### [GIVEN TEXT]
Thanks Jayda! I hope it goes well too! I will try my best to get some decent pics!! 


Sent from my iPhone using Petguide.com Free App


----------



## prettylola (Nov 13, 2012)

Adorable. I love the Santa dress. I bet your baby is so cute in it


----------



## ~LS~ (Oct 29, 2011)

Zorana, I was about to tell you that I'm very disappointed you did not post
pictures of my darling pups(sorry, "_your _darling pups") in their outfits...but I
got to see a bit of you, so all is good.


----------



## pupluv168 (Mar 7, 2012)

Very cute!


Sent from my iPhone using Petguide.com App


----------



## Zorana1125 (Oct 24, 2010)

Thanks Ash! 
LS, I was hoping you wouldn't have noticed me! I just woke up, still in pjs, hair everywhere and mascara under my eyes like a football player! Lolololol 


Sent from my iPhone using Petguide.com Free App


----------



## TLI (Sep 3, 2008)

Those outfits are adorable!! I LOVE that dress!!


----------



## intent2smile (Dec 4, 2011)

Those are adorable outfits!!

I have looked and looked for a Christmas outfit for Jaxx that I like. I found one the other day at Petsmart but they only had one XS and some lady grabbed it out of my hands.


----------



## Zorana1125 (Oct 24, 2010)

intent2smile said:


> Those are adorable outfits!!
> 
> I have looked and looked for a Christmas outfit for Jaxx that I like. I found one the other day at Petsmart but they only had one XS and some lady grabbed it out of my hands.


Ughhhh how rude!! People are crazy! Try Walmart, Pigdeonsheep found really cute sweaters there for super cheap!! 


Sent from my iPhone using Petguide.com Free App


----------



## intent2smile (Dec 4, 2011)

Zorana1125 said:


> Ughhhh how rude!! People are crazy! Try Walmart, Pigdeonsheep found really cute sweaters there for super cheap!!
> 
> 
> Sent from my iPhone using Petguide.com Free App


I am not sure if the stores in our town just didn't get much Christmas stuff for pets this year or I started looking too late although I started before Dec. 1st.

I have checked all 3 Wal Marts in our area, Target, Petsmart, CVS, and even a couple Petcos and Petsmart in Dallas. None of them had anything for boys. Some of them had some really cute things for girls though.


----------



## nabi (Nov 25, 2004)

They are going to look marvelous...very festive !


----------

(Data drawn from a collection)
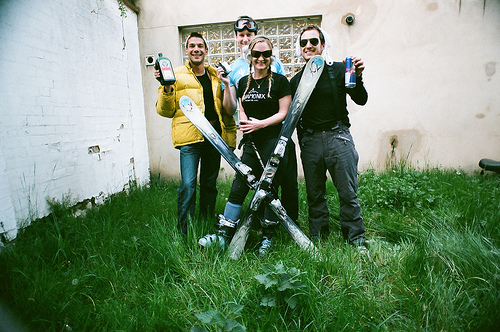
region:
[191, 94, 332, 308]
2 skis in front of people.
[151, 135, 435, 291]
People standing in long grass.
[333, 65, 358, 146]
Person holding red bull.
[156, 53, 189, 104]
Person holding bottle of jagermeister.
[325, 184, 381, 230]
Person wearing gray pants.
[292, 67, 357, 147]
Person wearing black shirt.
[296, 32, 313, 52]
Sunglasses on man's face.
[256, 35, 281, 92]
Sunglasses on woman's face.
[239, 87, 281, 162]
Woman wearing black t-shirt.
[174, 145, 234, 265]
Man wearing blue jeans.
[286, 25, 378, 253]
man holding can of red bull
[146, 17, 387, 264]
four people posing with skis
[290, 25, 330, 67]
man wearing black sunglasses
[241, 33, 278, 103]
woman wearing black sunglasses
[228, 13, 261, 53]
man wearing ski goggles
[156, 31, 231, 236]
man in yellow ski jacket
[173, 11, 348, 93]
white pane glass window behind people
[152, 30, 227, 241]
man holding green bottle with red and white label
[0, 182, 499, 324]
large green grassy area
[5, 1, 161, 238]
white brick wall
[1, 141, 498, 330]
Green grass on the ground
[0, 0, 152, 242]
White brick wall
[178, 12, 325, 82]
Window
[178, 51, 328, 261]
Pair of skis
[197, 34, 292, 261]
Woman with braided hair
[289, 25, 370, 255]
Man wearing sunglasses and holding a Red Bull energy drink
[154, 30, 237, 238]
Man wearing a yellow jacket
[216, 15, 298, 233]
Man wearing a light blue shirt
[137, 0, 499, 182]
Wall with a window in it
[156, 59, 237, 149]
A yellow jacket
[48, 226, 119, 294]
this is the grass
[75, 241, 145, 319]
the grass is green in color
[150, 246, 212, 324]
the grass is tall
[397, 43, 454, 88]
this is the wall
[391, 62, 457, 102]
the wall is white in color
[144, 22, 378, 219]
these are four people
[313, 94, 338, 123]
the sweater is black in color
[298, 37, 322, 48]
this is a pair of sunglasses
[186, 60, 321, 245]
this is a propeller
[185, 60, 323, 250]
the propeller is big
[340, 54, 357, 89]
a can of energy drink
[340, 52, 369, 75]
the hand of a man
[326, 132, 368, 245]
the leg of a man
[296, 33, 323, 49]
a pair of sunglasses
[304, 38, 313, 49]
the nose of a man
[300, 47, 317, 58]
the mouth of a man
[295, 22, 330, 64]
the head of a man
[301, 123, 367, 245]
a gray pair of pants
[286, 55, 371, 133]
a black shirt on the man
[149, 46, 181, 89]
a bottle of liquor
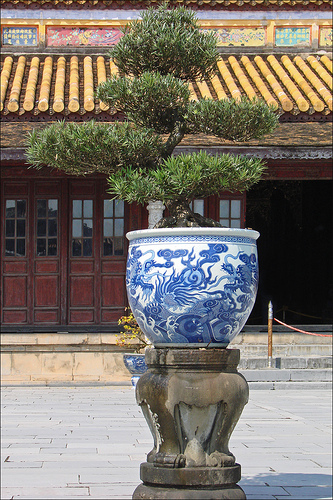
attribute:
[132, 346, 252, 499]
pedestal — cement, concrete, stone, chipped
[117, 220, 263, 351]
planter — white, blue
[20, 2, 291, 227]
bonsai — old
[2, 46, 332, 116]
sticks — bamboo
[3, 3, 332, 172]
roof — yellow, bamboo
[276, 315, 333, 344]
rope — velvet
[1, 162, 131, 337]
wall — wooden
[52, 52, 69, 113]
rod — wood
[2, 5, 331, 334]
building — asian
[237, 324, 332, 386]
stairs — cement, grey, small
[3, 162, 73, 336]
door — red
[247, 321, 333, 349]
stone — gray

### [AIM OF THE TASK]
Could you quote the forum thread above word for word, starting with "I have checked" and going on through "for girls though."?

### [SOLUTION FOR THIS PROBLEM]
I have checked all 3 Wal Marts in our area, Target, Petsmart, CVS, and even a couple Petcos and Petsmart in Dallas. None of them had anything for boys. Some of them had some really cute things for girls though.